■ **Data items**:
══════════

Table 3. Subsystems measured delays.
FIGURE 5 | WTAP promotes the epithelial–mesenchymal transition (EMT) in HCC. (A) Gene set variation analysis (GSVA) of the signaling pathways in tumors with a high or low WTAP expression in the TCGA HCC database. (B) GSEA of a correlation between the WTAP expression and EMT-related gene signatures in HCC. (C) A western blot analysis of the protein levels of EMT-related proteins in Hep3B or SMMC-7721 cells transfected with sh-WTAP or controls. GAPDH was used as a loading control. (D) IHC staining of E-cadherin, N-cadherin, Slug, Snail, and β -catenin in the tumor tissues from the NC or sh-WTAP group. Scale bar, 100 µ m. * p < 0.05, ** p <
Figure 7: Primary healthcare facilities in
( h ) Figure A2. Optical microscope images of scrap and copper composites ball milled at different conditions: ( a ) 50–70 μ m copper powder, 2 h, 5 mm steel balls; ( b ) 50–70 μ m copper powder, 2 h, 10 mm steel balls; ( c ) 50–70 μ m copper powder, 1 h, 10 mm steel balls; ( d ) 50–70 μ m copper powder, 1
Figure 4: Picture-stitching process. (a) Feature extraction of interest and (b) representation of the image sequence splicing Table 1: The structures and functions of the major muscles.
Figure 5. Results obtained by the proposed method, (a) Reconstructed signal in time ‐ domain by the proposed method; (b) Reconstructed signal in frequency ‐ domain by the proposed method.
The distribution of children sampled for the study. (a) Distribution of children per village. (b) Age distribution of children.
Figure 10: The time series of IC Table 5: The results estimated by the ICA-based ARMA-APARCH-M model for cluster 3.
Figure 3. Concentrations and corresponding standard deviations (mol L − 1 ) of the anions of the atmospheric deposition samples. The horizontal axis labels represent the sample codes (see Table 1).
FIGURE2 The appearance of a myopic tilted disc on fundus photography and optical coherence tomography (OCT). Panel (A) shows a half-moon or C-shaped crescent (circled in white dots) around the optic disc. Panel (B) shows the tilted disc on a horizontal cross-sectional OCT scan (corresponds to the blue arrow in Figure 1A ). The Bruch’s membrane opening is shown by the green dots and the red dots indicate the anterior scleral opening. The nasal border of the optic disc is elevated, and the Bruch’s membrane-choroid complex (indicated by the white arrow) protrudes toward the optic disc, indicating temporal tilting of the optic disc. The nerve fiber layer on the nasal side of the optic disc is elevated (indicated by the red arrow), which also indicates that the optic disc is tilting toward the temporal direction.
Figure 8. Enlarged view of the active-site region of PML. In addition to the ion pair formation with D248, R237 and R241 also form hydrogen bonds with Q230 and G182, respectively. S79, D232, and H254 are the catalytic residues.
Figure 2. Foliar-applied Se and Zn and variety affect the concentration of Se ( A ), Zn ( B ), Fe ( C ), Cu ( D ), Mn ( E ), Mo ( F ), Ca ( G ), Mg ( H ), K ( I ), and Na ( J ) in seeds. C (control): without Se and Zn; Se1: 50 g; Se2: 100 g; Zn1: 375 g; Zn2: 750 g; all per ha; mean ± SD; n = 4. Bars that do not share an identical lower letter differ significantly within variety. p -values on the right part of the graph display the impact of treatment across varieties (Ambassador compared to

══════════

■ **Exercise**:
In the entries above, the lines between the one holding "FIGURE 5 | WTAP" and the one holding "The distribution of", inclusive, are to be printed exactly as written, and those alone.

■ **Task solution**:
FIGURE 5 | WTAP promotes the epithelial–mesenchymal transition (EMT) in HCC. (A) Gene set variation analysis (GSVA) of the signaling pathways in tumors with a high or low WTAP expression in the TCGA HCC database. (B) GSEA of a correlation between the WTAP expression and EMT-related gene signatures in HCC. (C) A western blot analysis of the protein levels of EMT-related proteins in Hep3B or SMMC-7721 cells transfected with sh-WTAP or controls. GAPDH was used as a loading control. (D) IHC staining of E-cadherin, N-cadherin, Slug, Snail, and β -catenin in the tumor tissues from the NC or sh-WTAP group. Scale bar, 100 µ m. * p < 0.05, ** p <
Figure 7: Primary healthcare facilities in
( h ) Figure A2. Optical microscope images of scrap and copper composites ball milled at different conditions: ( a ) 50–70 μ m copper powder, 2 h, 5 mm steel balls; ( b ) 50–70 μ m copper powder, 2 h, 10 mm steel balls; ( c ) 50–70 μ m copper powder, 1 h, 10 mm steel balls; ( d ) 50–70 μ m copper powder, 1
Figure 4: Picture-stitching process. (a) Feature extraction of interest and (b) representation of the image sequence splicing Table 1: The structures and functions of the major muscles.
Figure 5. Results obtained by the proposed method, (a) Reconstructed signal in time ‐ domain by the proposed method; (b) Reconstructed signal in frequency ‐ domain by the proposed method.
The distribution of children sampled for the study. (a) Distribution of children per village. (b) Age distribution of children.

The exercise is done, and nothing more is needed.